--- Assigned task ---
Copy out the records in full, word for word, without pictures.

:: Information given ::

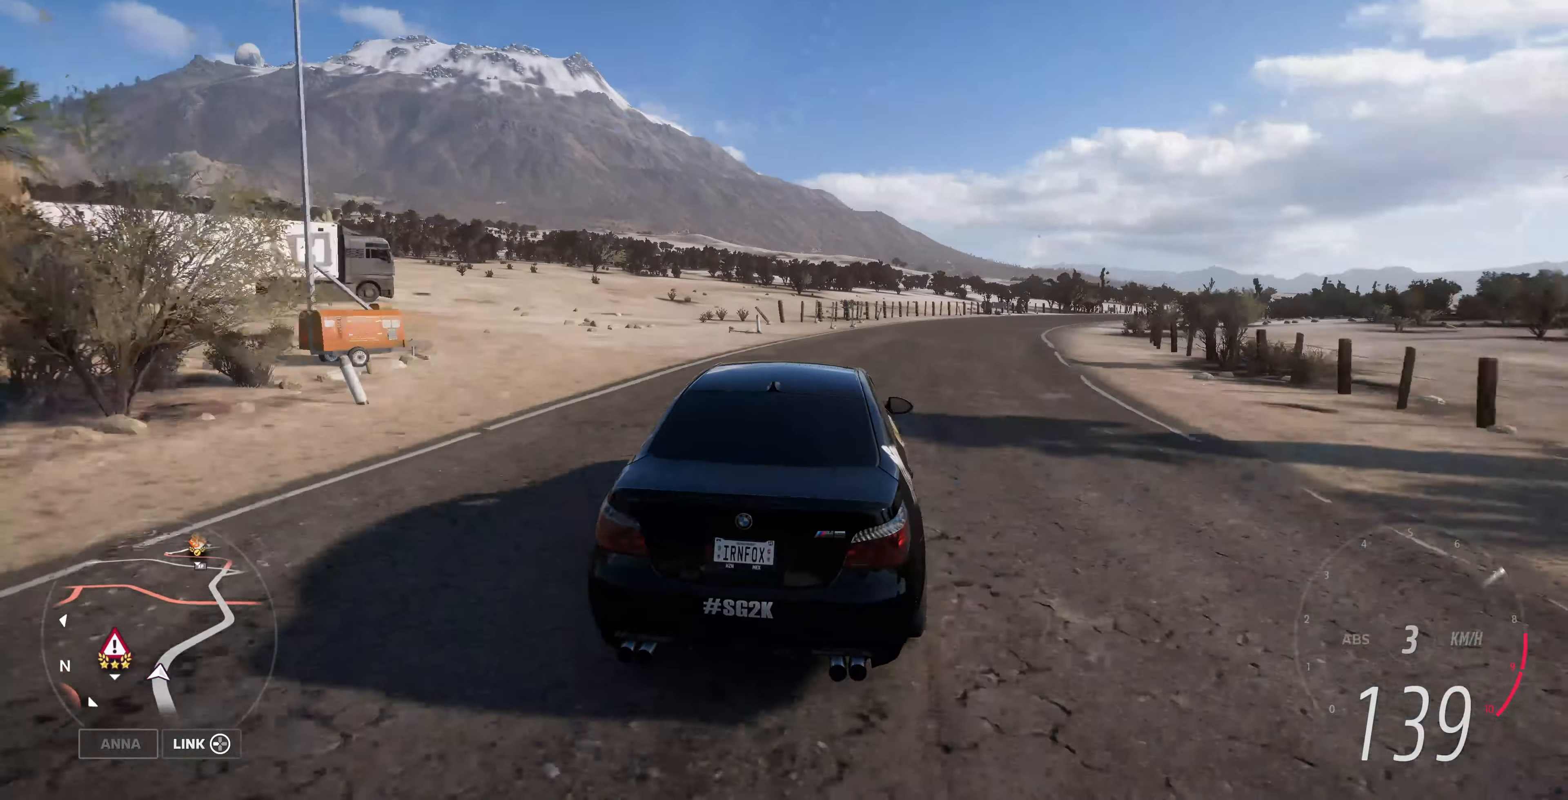
{"buttons": [], "left_stick": "right", "right_stick": "up-right", "events": [[33, "right_stick", "up-right"]]}
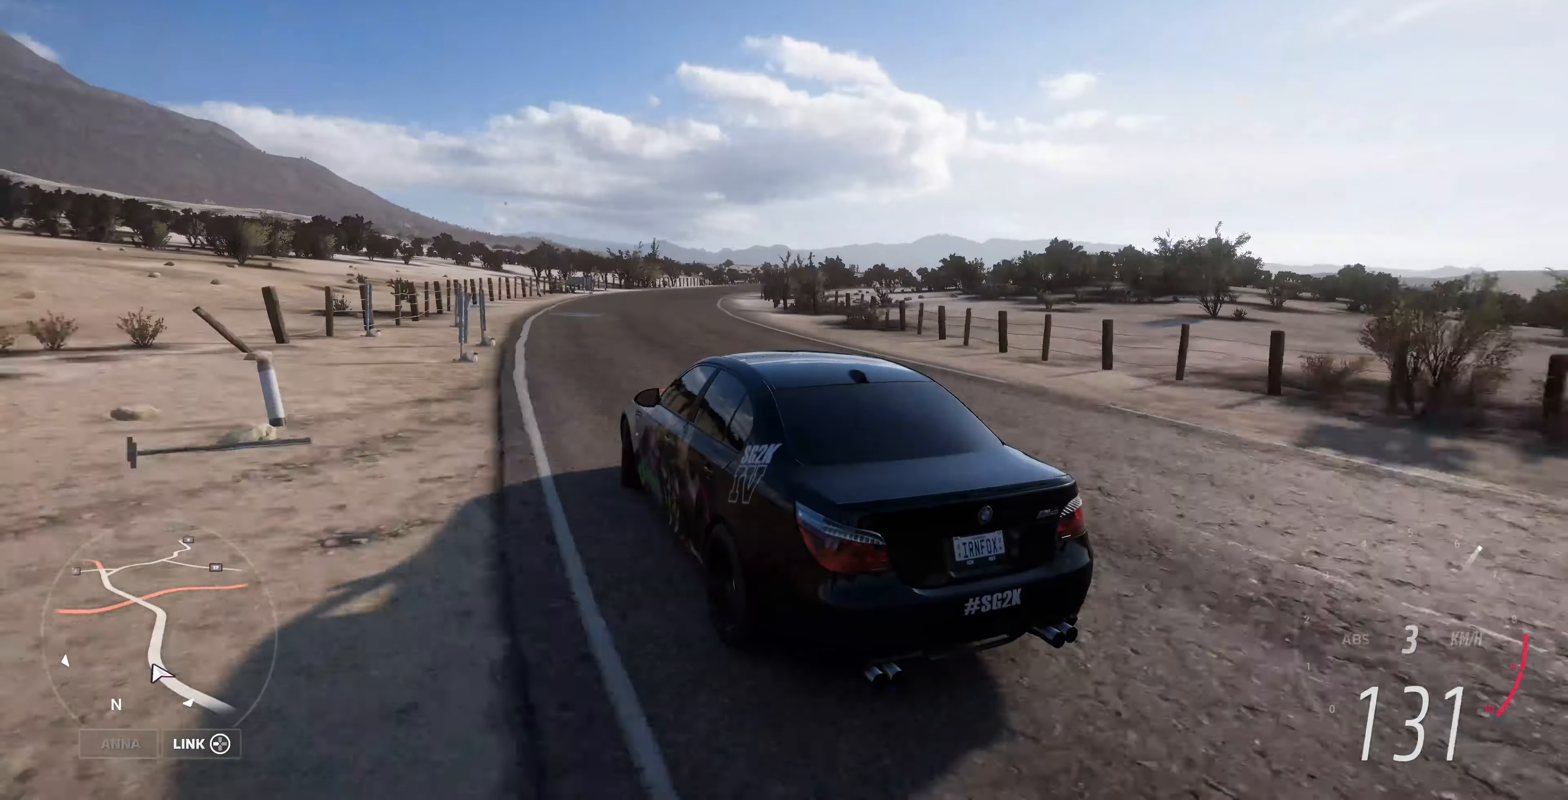
{"buttons": [], "left_stick": "right", "right_stick": "up-right", "events": []}
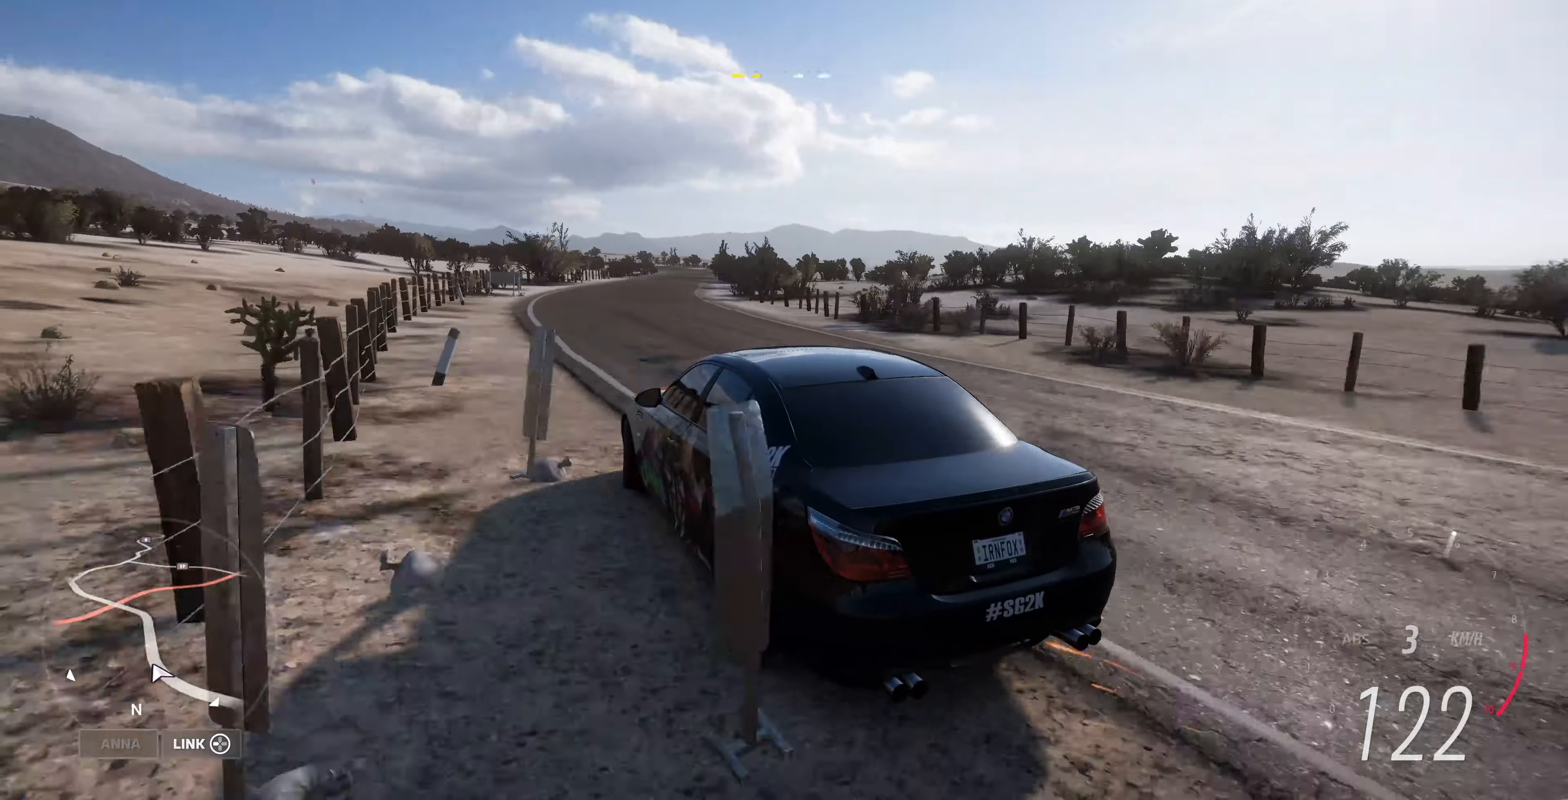
{"buttons": [], "left_stick": "right", "right_stick": "up-right", "events": []}
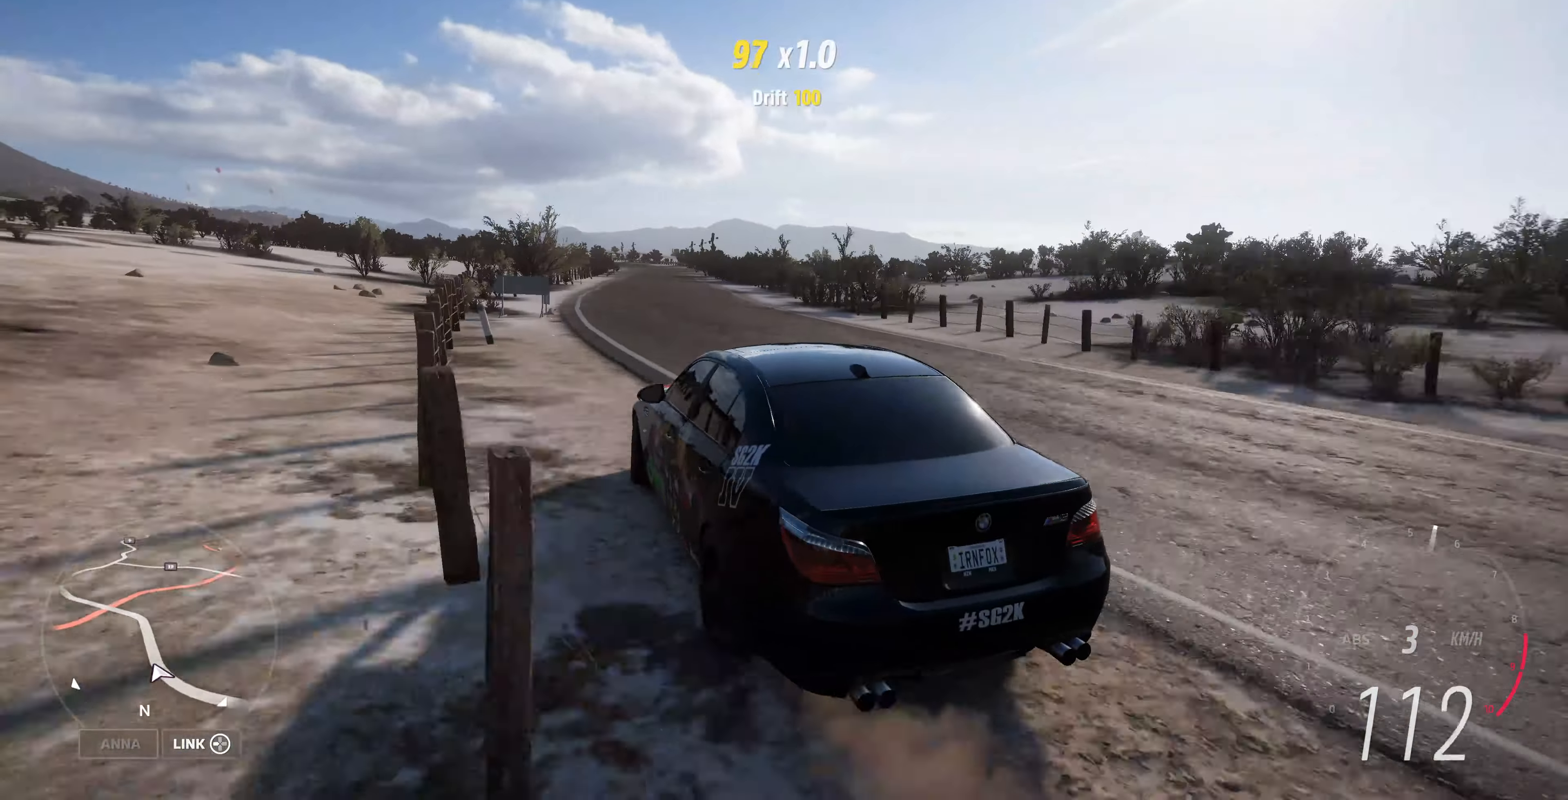
{"buttons": ["R2"], "left_stick": "right", "right_stick": "up", "events": [[67, "R2", "down"], [100, "right_stick", "up"]]}
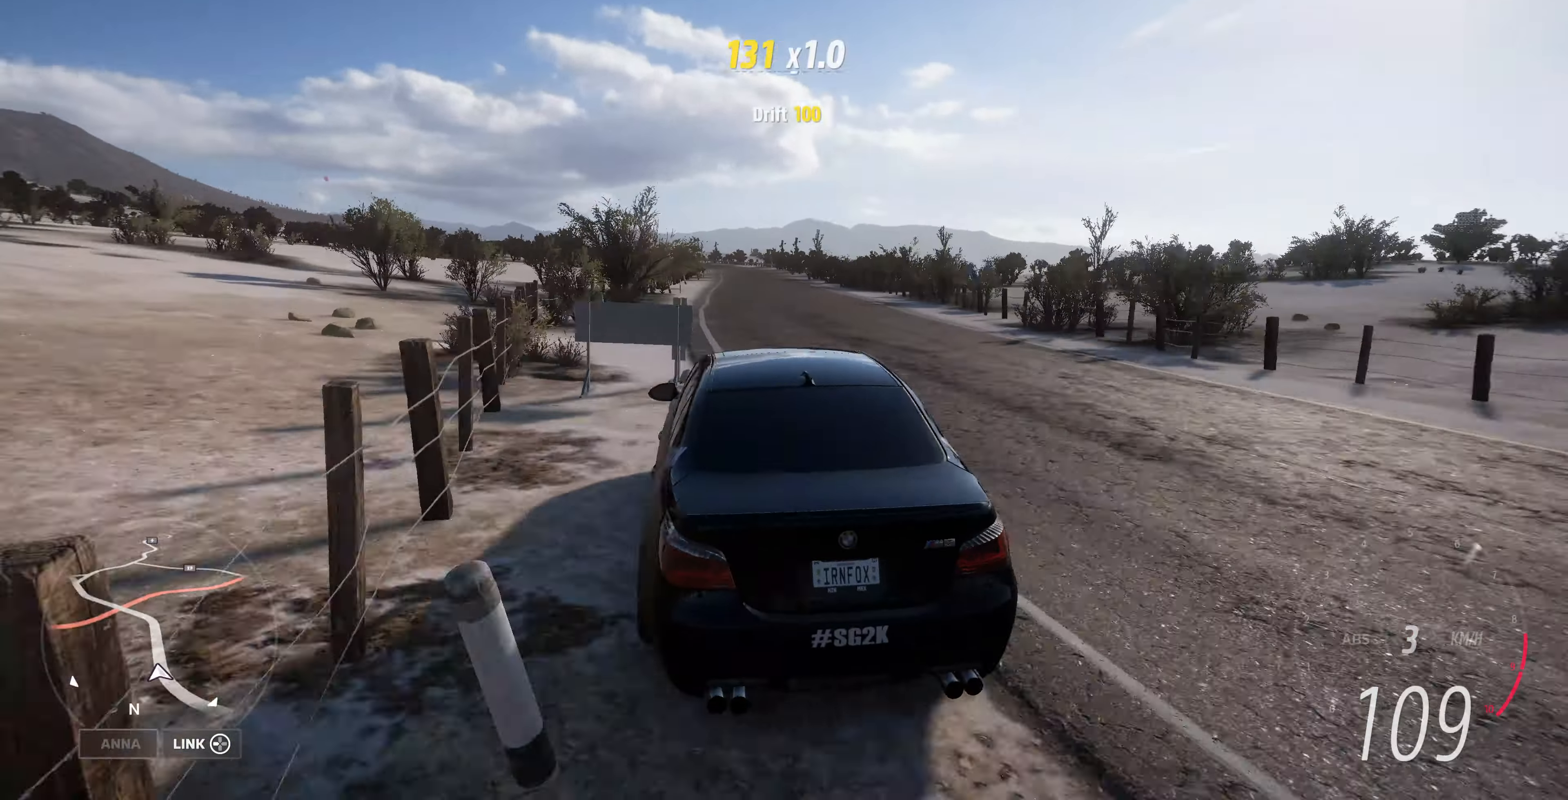
{"buttons": ["R2"], "left_stick": "up-right", "right_stick": "up", "events": [[300, "left_stick", "center"], [500, "left_stick", "up-right"]]}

:::

--- Response to this exercise ---
{"buttons": [], "left_stick": "right", "right_stick": "up-right", "events": [[33, "right_stick", "up-right"]]}
{"buttons": [], "left_stick": "right", "right_stick": "up-right", "events": []}
{"buttons": [], "left_stick": "right", "right_stick": "up-right", "events": []}
{"buttons": ["R2"], "left_stick": "right", "right_stick": "up", "events": [[67, "R2", "down"], [100, "right_stick", "up"]]}
{"buttons": ["R2"], "left_stick": "up-right", "right_stick": "up", "events": [[300, "left_stick", "center"], [500, "left_stick", "up-right"]]}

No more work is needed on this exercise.